Aspect of toxin folding. Image created by Natalya A. Watson, copyright 2023.

Multi-scale modeling of mucus

A major component in bodily health is mucus–the slimy gel that forms a protective coating on many outer surfaces. It is actually composed of a large number of organic components, but one of the major building blocks is the “mucins,” a family of proteins containing two unusual characteristics. They have the ability to aggregate into gels through chemical bonds between their cysteine residues, and they are covered in long, branching sugars called glycans, which affect the resulting properties of the gel.

Biomimetic materials–materials that are designed to mimic biological substances–have a number of advantages in many technological design realms. To name a few, they are generally non-toxic and low-cost to manufacture, since they can be created under non-extreme conditions, such as in water or at room temperature. Glycosylated proteins–proteins covered in glycans–have recently been used for applications such as biocompatible glues and antifreeze.
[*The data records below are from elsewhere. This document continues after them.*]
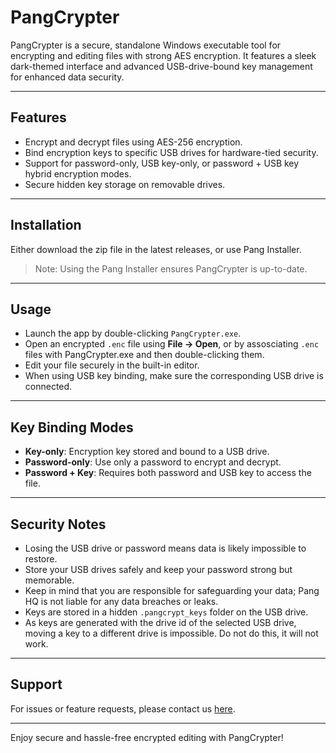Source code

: # PangCrypter

PangCrypter is a secure, standalone Windows executable tool for encrypting and editing files with strong AES encryption. It features a sleek dark-themed interface and advanced USB-drive-bound key management for enhanced data security.

---

## Features

- Encrypt and decrypt files using AES-256 encryption.
- Bind encryption keys to specific USB drives for hardware-tied security.
- Support for password-only, USB key-only, or password + USB key hybrid encryption modes.
- Secure hidden key storage on removable drives.

---

## Installation

Either download the zip file in the latest releases, or use Pang Installer. 
> Note: Using the Pang Installer ensures PangCrypter is up-to-date.

---

## Usage

- Launch the app by double-clicking `PangCrypter.exe`.
- Open an encrypted `.enc` file using **File → Open**, or by assosciating `.enc` files with PangCrypter.exe and then double-clicking them.
- Edit your file securely in the built-in editor.
- When using USB key binding, make sure the corresponding USB drive is connected.

---

## Key Binding Modes

- **Key-only**: Encryption key stored and bound to a USB drive.
- **Password-only**: Use only a password to encrypt and decrypt.
- **Password + Key**: Requires both password and USB key to access the file.

---

## Security Notes

- Losing the USB drive or password means data is likely impossible to restore.
- Store your USB drives safely and keep your password strong but memorable.
- Keep in mind that you are responsible for safeguarding your data; Pang HQ is not liable for any data breaches or leaks.
- Keys are stored in a hidden `.pangcrypt_keys` folder on the USB drive.
- As keys are generated with the drive id of the selected USB drive, moving a key to a different drive is impossible. Do not do this, it will not work.

---

## Support

For issues or feature requests, please contact us [here](https://www.panghq.com/contact).

---

Enjoy secure and hassle-free encrypted editing with PangCrypter!
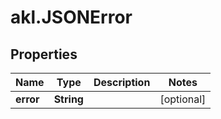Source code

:# akl.JSONError

## Properties

Name | Type | Description | Notes
------------ | ------------- | ------------- | -------------
**error** | **String** |  | [optional] 


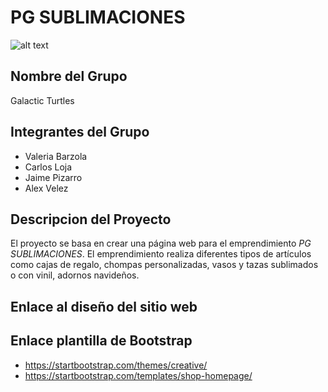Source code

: # PG SUBLIMACIONES
![alt text](https://instagram.fgye1-1.fna.fbcdn.net/v/t51.2885-19/s150x150/106903966_294090658460109_5984703255577122355_n.jpg?_nc_ht=instagram.fgye1-1.fna.fbcdn.net&_nc_ohc=hJbVeoBqcfMAX-PzEAy&oh=175cd22b8fefdf1f27226b9073ce4a0a&oe=5FCCE66E)
## Nombre del Grupo
Galactic Turtles

## Integrantes del Grupo
* Valeria Barzola
* Carlos Loja
* Jaime Pizarro
* Alex Velez

## Descripcion del Proyecto
El proyecto se basa en crear una página web para el emprendimiento *PG SUBLIMACIONES*.
El emprendimiento realiza diferentes tipos de artículos como cajas de regalo, chompas personalizadas, 
vasos y tazas sublimados o con vinil, adornos navideños.

## Enlace al diseño del sitio web

## Enlace plantilla de Bootstrap
* https://startbootstrap.com/themes/creative/ 
* https://startbootstrap.com/templates/shop-homepage/ 
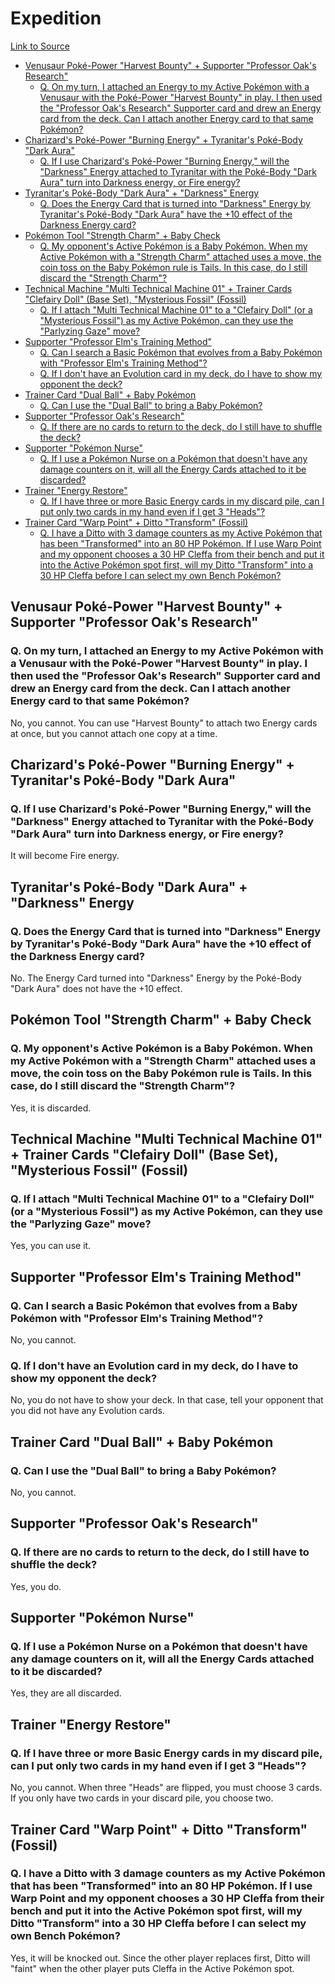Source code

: # Expedition

[Link to Source](https://web.archive.org/web/20070209013644/http://www.pokemon-card.com/asobikata/qa_020524_1.html)

- [Venusaur Poké-Power "Harvest Bounty" + Supporter "Professor Oak's Research"](#venusaur-pok--power--harvest-bounty----supporter--professor-oak-s-research-)
  * [Q. On my turn, I attached an Energy to my Active Pokémon with a Venusaur with the Poké-Power "Harvest Bounty" in play. I then used the "Professor Oak's Research" Supporter card and drew an Energy card from the deck. Can I attach another Energy card to that same Pokémon?](#q-on-my-turn--i-attached-an-energy-to-my-active-pok-mon-with-a-venusaur-with-the-pok--power--harvest-bounty--in-play-i-then-used-the--professor-oak-s-research--supporter-card-and-drew-an-energy-card-from-the-deck-can-i-attach-another-energy-card-to-that-same-pok-mon-)
- [Charizard's Poké-Power "Burning Energy" + Tyranitar's Poké-Body "Dark Aura"](#charizard-s-pok--power--burning-energy----tyranitar-s-pok--body--dark-aura-)
  * [Q. If I use Charizard's Poké-Power "Burning Energy," will the "Darkness" Energy attached to Tyranitar with the Poké-Body "Dark Aura" turn into Darkness energy, or Fire energy?](#q-if-i-use-charizard-s-pok--power--burning-energy---will-the--darkness--energy-attached-to-tyranitar-with-the-pok--body--dark-aura--turn-into-darkness-energy--or-fire-energy-)
- [Tyranitar's Poké-Body "Dark Aura" + "Darkness" Energy](#tyranitar-s-pok--body--dark-aura-----darkness--energy)
  * [Q. Does the Energy Card that is turned into "Darkness" Energy by Tyranitar's Poké-Body "Dark Aura" have the +10 effect of the Darkness Energy card?](#q-does-the-energy-card-that-is-turned-into--darkness--energy-by-tyranitar-s-pok--body--dark-aura--have-the--10-effect-of-the-darkness-energy-card-)
- [Pokémon Tool "Strength Charm" + Baby Check](#pok-mon-tool--strength-charm----baby-check)
  * [Q. My opponent's Active Pokémon is a Baby Pokémon. When my Active Pokémon with a "Strength Charm" attached uses a move, the coin toss on the Baby Pokémon rule is Tails. In this case, do I still discard the "Strength Charm"?](#q-my-opponent-s-active-pok-mon-is-a-baby-pok-mon-when-my-active-pok-mon-with-a--strength-charm--attached-uses-a-move--the-coin-toss-on-the-baby-pok-mon-rule-is-tails-in-this-case--do-i-still-discard-the--strength-charm--)
- [Technical Machine "Multi Technical Machine 01" + Trainer Cards "Clefairy Doll" (Base Set), "Mysterious Fossil" (Fossil)](#technical-machine--multi-technical-machine-01----trainer-cards--clefairy-doll---base-set----mysterious-fossil---fossil-)
  * [Q. If I attach "Multi Technical Machine 01" to a "Clefairy Doll" (or a "Mysterious Fossil") as my Active Pokémon, can they use the "Parlyzing Gaze" move?](#q-if-i-attach--multi-technical-machine-01--to-a--clefairy-doll---or-a--mysterious-fossil---as-my-active-pok-mon--can-they-use-the--parlyzing-gaze--move-)
- [Supporter "Professor Elm's Training Method"](#supporter--professor-elm-s-training-method-)
  * [Q. Can I search a Basic Pokémon that evolves from a Baby Pokémon with "Professor Elm's Training Method"?](#q-can-i-search-a-basic-pok-mon-that-evolves-from-a-baby-pok-mon-with--professor-elm-s-training-method--)
  * [Q. If I don't have an Evolution card in my deck, do I have to show my opponent the deck?](#q-if-i-don-t-have-an-evolution-card-in-my-deck--do-i-have-to-show-my-opponent-the-deck-)
- [Trainer Card "Dual Ball" + Baby Pokémon](#trainer-card--dual-ball----baby-pok-mon)
  * [Q. Can I use the "Dual Ball" to bring a Baby Pokémon?](#q-can-i-use-the--dual-ball--to-bring-a-baby-pok-mon-)
- [Supporter "Professor Oak's Research"](#supporter--professor-oak-s-research-)
  * [Q. If there are no cards to return to the deck, do I still have to shuffle the deck?](#q-if-there-are-no-cards-to-return-to-the-deck--do-i-still-have-to-shuffle-the-deck-)
- [Supporter "Pokémon Nurse"](#supporter--pok-mon-nurse-)
  * [Q. If I use a Pokémon Nurse on a Pokémon that doesn't have any damage counters on it, will all the Energy Cards attached to it be discarded?](#q-if-i-use-a-pok-mon-nurse-on-a-pok-mon-that-doesn-t-have-any-damage-counters-on-it--will-all-the-energy-cards-attached-to-it-be-discarded-)
- [Trainer "Energy Restore"](#trainer--energy-restore-)
  * [Q. If I have three or more Basic Energy cards in my discard pile, can I put only two cards in my hand even if I get 3 "Heads"?](#q-if-i-have-three-or-more-basic-energy-cards-in-my-discard-pile--can-i-put-only-two-cards-in-my-hand-even-if-i-get-3--heads--)
- [Trainer Card "Warp Point" + Ditto "Transform" (Fossil)](#trainer-card--warp-point----ditto--transform---fossil-)
  * [Q. I have a Ditto with 3 damage counters as my Active Pokémon that has been "Transformed" into an 80 HP Pokémon. If I use Warp Point and my opponent chooses a 30 HP Cleffa from their bench and put it into the Active Pokémon spot first, will my Ditto "Transform" into a 30 HP Cleffa before I can select my own Bench Pokémon?](#q-i-have-a-ditto-with-3-damage-counters-as-my-active-pok-mon-that-has-been--transformed--into-an-80-hp-pok-mon-if-i-use-warp-point-and-my-opponent-chooses-a-30-hp-cleffa-from-their-bench-and-put-it-into-the-active-pok-mon-spot-first--will-my-ditto--transform--into-a-30-hp-cleffa-before-i-can-select-my-own-bench-pok-mon-)

## Venusaur Poké-Power "Harvest Bounty" + Supporter "Professor Oak's Research"
### Q. On my turn, I attached an Energy to my Active Pokémon with a Venusaur with the Poké-Power "Harvest Bounty" in play. I then used the "Professor Oak's Research" Supporter card and drew an Energy card from the deck. Can I attach another Energy card to that same Pokémon?
No, you cannot. You can use "Harvest Bounty" to attach two Energy cards at once, but you cannot attach one copy at a time.

## Charizard's Poké-Power "Burning Energy" + Tyranitar's Poké-Body "Dark Aura"
### Q. If I use Charizard's Poké-Power "Burning Energy," will the "Darkness" Energy attached to Tyranitar with the Poké-Body "Dark Aura" turn into Darkness energy, or Fire energy?
It will become Fire energy.

## Tyranitar's Poké-Body "Dark Aura" + "Darkness" Energy
### Q. Does the Energy Card that is turned into "Darkness" Energy by Tyranitar's Poké-Body "Dark Aura" have the +10 effect of the Darkness Energy card?
No. The Energy Card turned into "Darkness" Energy by the Poké-Body "Dark Aura" does not have the +10 effect.

## Pokémon Tool "Strength Charm" + Baby Check
### Q. My opponent's Active Pokémon is a Baby Pokémon. When my Active Pokémon with a "Strength Charm" attached uses a move, the coin toss on the Baby Pokémon rule is Tails. In this case, do I still discard the "Strength Charm"?
Yes, it is discarded.

## Technical Machine "Multi Technical Machine 01" + Trainer Cards "Clefairy Doll" (Base Set), "Mysterious Fossil" (Fossil)
### Q. If I attach "Multi Technical Machine 01" to a "Clefairy Doll" (or a "Mysterious Fossil") as my Active Pokémon, can they use the "Parlyzing Gaze" move?
Yes, you can use it.

## Supporter "Professor Elm's Training Method"
### Q. Can I search a Basic Pokémon that evolves from a Baby Pokémon with "Professor Elm's Training Method"?
No, you cannot.

### Q. If I don't have an Evolution card in my deck, do I have to show my opponent the deck?
No, you do not have to show your deck. In that case, tell your opponent that you did not have any Evolution cards.

## Trainer Card "Dual Ball" + Baby Pokémon
### Q. Can I use the "Dual Ball" to bring a Baby Pokémon?
No, you cannot.

## Supporter "Professor Oak's Research"
### Q. If there are no cards to return to the deck, do I still have to shuffle the deck?
Yes, you do.

## Supporter "Pokémon Nurse"
### Q. If I use a Pokémon Nurse on a Pokémon that doesn't have any damage counters on it, will all the Energy Cards attached to it be discarded?
Yes, they are all discarded.

## Trainer "Energy Restore"
### Q. If I have three or more Basic Energy cards in my discard pile, can I put only two cards in my hand even if I get 3 "Heads"?
No, you cannot. When three "Heads" are flipped, you must choose 3 cards. If you only have two cards in your discard pile, you choose two.

## Trainer Card "Warp Point" + Ditto "Transform" (Fossil)
### Q. I have a Ditto with 3 damage counters as my Active Pokémon that has been "Transformed" into an 80 HP Pokémon. If I use Warp Point and my opponent chooses a 30 HP Cleffa from their bench and put it into the Active Pokémon spot first, will my Ditto "Transform" into a 30 HP Cleffa before I can select my own Bench Pokémon?
Yes, it will be knocked out. Since the other player replaces first, Ditto will "faint" when the other player puts Cleffa in the Active Pokémon spot.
In our lab, in collaboration with the Chakraborty Lab at Northeastern University, we are devising a multi-scaled model of mucin-like proteins. Bringing together atomistic molecular dynamics, chemically-specific coarse-grained models with the Martini force field, and soft polymer models, we investigate the effects of sequence and length on the gel-like properties of different mucins. In the future, we hope to design novel hydrogels.

mucus schematic </figure>

Multi-scale model of mucus. Some aspects of the image are modified from S. Chakraborty, K. Wagh, S. Gnanakaran, and C. A. López, “Development of Martini 2.2 parameters for N-glycans: a case study of the HIV-1 Env glycoprotein dynamics,” Glycobiology, vol. 31, no. 7, pp. 787–799, Jul. 2021, doi: 10.1093/glycob/cwab017.
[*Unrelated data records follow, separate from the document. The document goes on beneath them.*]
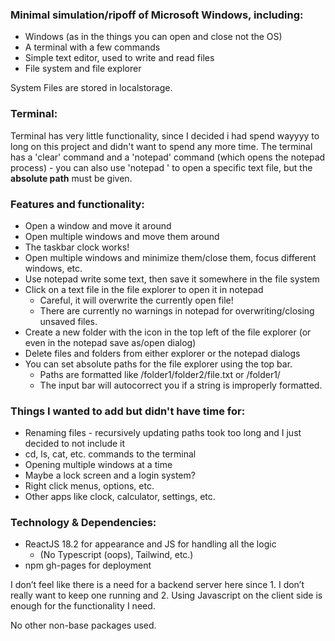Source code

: ### Minimal simulation/ripoff of Microsoft Windows, including:

+ Windows (as in the things you can open and close not the OS)
+ A terminal with a few commands
+ Simple text editor, used to write and read files
+ File system and file explorer

System Files are stored in localstorage.

### Terminal:
Terminal has very little functionality, since I decided i had spend wayyyy to long on this project and didn't want to spend any more time. The terminal has a 'clear' command and a 'notepad' command (which opens the notepad process) - you can also use 'notepad <path>' to open a specific text file, but the **absolute path** must be given. 

### Features and functionality:
+ Open a window and move it around
+ Open multiple windows and move them around
+ The taskbar clock works!
+ Open multiple windows and minimize them/close them, focus different windows, etc.
+ Use notepad write some text, then save it somewhere in the file system
+ Click on a text file in the file explorer to open it in notepad
    - Careful, it will overwrite the currently open file!
    - There are currently no warnings in notepad for overwriting/closing unsaved files.
+ Create a new folder with the icon in the top left of the file explorer (or even in the notepad save as/open dialog)
+ Delete files and folders from either explorer or the notepad dialogs
+ You can set absolute paths for the file explorer using the top bar.
    - Paths are formatted like /folder1/folder2/file.txt or /folder1/
    - The input bar will autocorrect you if a string is improperly formatted.

### Things I wanted to add but didn't have time for:
+ Renaming files - recursively updating paths took too long and I just decided to not include it
+ cd, ls, cat, etc. commands to the terminal
+ Opening multiple windows at a time
+ Maybe a lock screen and a login system?
+ Right click menus, options, etc.
+ Other apps like clock, calculator, settings, etc.

### Technology & Dependencies:
+ ReactJS 18.2 for appearance and JS for handling all the logic 
    - (No Typescript (oops), Tailwind, etc.)
+ npm gh-pages for deployment

I don’t feel like there is a need for a backend server here since 1. I don’t really want to keep one running and 2. Using Javascript on the client side is enough for the functionality I need.

No other non-base packages used.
Network theory and deep learning

Our lab is fascinated by network theory, also called graph theory, which is the theory of how groups of things are connected. It is applicable to a large number of different domains in science. I have previously studied network theory to develop methods for identifying communities in networks – groups of things that are more connected with one another than with other groups. I was also fortunate enough to be involved in using network theory to understand the behavior of the SARS-CoV2 Spike protein, which is responsible for viral entry into host cells. Our lab searches for different applications of network theory. So far, we are investigating its use in deep learning data augmentation for MRI imaging of sufferers of long COVID (a collaboration with the Gauthier Lab at Concordia University), and we are also beginning to look into how it may be applied to understand the properties of deep learning neural networks themselves.

MRI imaging schematic </figure>

Schematic of MRI imaging, long COVID project. Image created by Lindsay N. Wright, copyright 2024, all rights reserved.

Simulations of photosynthetic proteins

A better understanding of photosynthesis, the process whereby living systems convert solar energy into chemical energy, is a crucial process in our world. Understanding it has important implications for renewable energy sources research and in for designing more resilient organisms that can survive in more stressful conditions arising from climate change. We have an ongoing project in collaboration with the Zazubovits Lab at Concordia University, in which we are performing molecular dynamics simulations and quantum calculations to understand the properties of photosynthetic proteins.